W 2009 r. do Łagowa został zaproszony redaktor Adam Sikorski ze swoją ekipą telewizyjnego programu „Było nie minęło”. Potwierdził w nim prawdziwą wersję śmierci lotnika oraz zwrócił uwagę na zły stan techniczny stojącego w ziemi krzyża z samolotowego dźwigara. Przyrzekł wójtowi Marianowi Kusiowi, że pomoże w znalezieniu fachowców do jego odnowy. Słowa dotrzymał na jego apel zgłosił się z Warszawy pilot wojskowy a później samolotów pasażerskich Wojciech Tomaszewski. Ten krzyż bardzo go zaskoczył bo jak stwierdził takie naturalne pamiątki rzadko znajdują się na cmentarzach. Po wykopaniu okazało się, że jest nieco krótszy o część która zgniła w ziemi. Po uzgodnione z wójtem i księdzem zabrał krzyż do Warszawy a na grobie zostawił informację, że wróci po remoncie. Nie zatrzymało to jednak plotek, że nie przywiozą go z powrotem do Łagowa. Po kilku miesiącach okazało się że odnowiony krzyż wrócił, ale nie został już zakopany w ziemi. Ustawiono go na pomniku z lotniczą szachownicą z jednym ułamanym polem. Wykonaniem tego nagrobka według projektu Wojciecha Tomaszewskiego, zajęła się gmina.
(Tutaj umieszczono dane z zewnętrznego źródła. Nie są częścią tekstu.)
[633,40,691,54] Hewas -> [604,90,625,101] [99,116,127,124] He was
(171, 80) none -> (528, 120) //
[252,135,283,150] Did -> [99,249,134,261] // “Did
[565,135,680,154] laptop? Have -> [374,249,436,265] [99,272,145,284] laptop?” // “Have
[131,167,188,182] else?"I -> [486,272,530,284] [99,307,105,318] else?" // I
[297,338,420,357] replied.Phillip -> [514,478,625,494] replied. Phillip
20 września 2010 roku przed powiększonym grobem do którego przeniesiono szczątki nieznanego sapera poległego w 1945 r. odbyła się uroczystość ponownego odsłonięcia krzyża.

DSC03459

Tego samego dnia imię lotnika jako swego patrona przyjęło gimnazjum w Wólce Zamojskiej. Szkoła też ma od tego dnia nowy sztandar.DSC01963 DSC01965

Obie imprezy zgromadziły bardzo dużo ludzi, były poczty sztandarowe, kompania reprezentacyjna wojska, harcerze. Byli także z Adamem Sikorskim twórcy programu Było nie minęło oraz odnowicieli krzyża i projektant pomnika Wojciech Tomaszewski. Był także krewny Tadeusza Sędzielowskiego emerytowany lekarz z Milanówka Wojciech Żuławski.
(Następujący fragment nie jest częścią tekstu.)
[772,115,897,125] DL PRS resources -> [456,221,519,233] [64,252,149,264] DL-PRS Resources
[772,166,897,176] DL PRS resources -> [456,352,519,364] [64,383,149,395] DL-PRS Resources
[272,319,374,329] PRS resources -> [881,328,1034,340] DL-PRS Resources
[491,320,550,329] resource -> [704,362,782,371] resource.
Po raz pierwszy znalazła się tam również delegacja ze Świdnika. Od tego czasu świdniccy reprezentanci zapraszani przez wójta gminy Przyłęk Mariana Kusia są tam obecni, każdego roku. Organizatorem wyjazdów od początku jest Kazimierz Patrzała Wiceprzewodniczący Rady Miasta który zawsze zaprasza kilka osób z KSL. Zaangażowany w tę współpracę jest również pochodzący z tamtych stron, świdnicki radny Kazimierz Bachanek.

DSC01920

Wszystko byłoby ładnie, gdyby ukazujące się w intrenecie informacje o pobycie nad grobem lotnika nie zawierały nieścisłości. Jedni autorzy Kapitana Sędzielowskiego widzą w walkach w obronie lotniska w Świdniku i Lublinie, inni piszą, że pilot atakował nad Wisłą wracające znad tych miast bombowce. O tym, że to jest nieprawda, przemawiają daty. Bombardowanie lotniska w Świdniku miało miejsce 2 września a Lublina 9 września.

DSC01937

Na koniec refleksja Andrzeja Radka wiceburmistrza Świdnika, który 20 czerwca powiedział do zebranych przy grobie bohatera: „Ujęła mnie symbolika tej mogiły. Spina bowiem tragiczną klamrą początek i koniec wojny. Obydwaj żołnierze zginęli po to, abyśmy mogli dziś, być razem, żyć w wolnym kraju, i spokojnie pracować dla jego wielkości. Ta mogiła jest oddalona od naszego miasta, ale wiedząc kto w niej leży, pilot związany symboliczną nicią ze Świdnikiem jesteśmy zobowiązani o niej pamiętać”.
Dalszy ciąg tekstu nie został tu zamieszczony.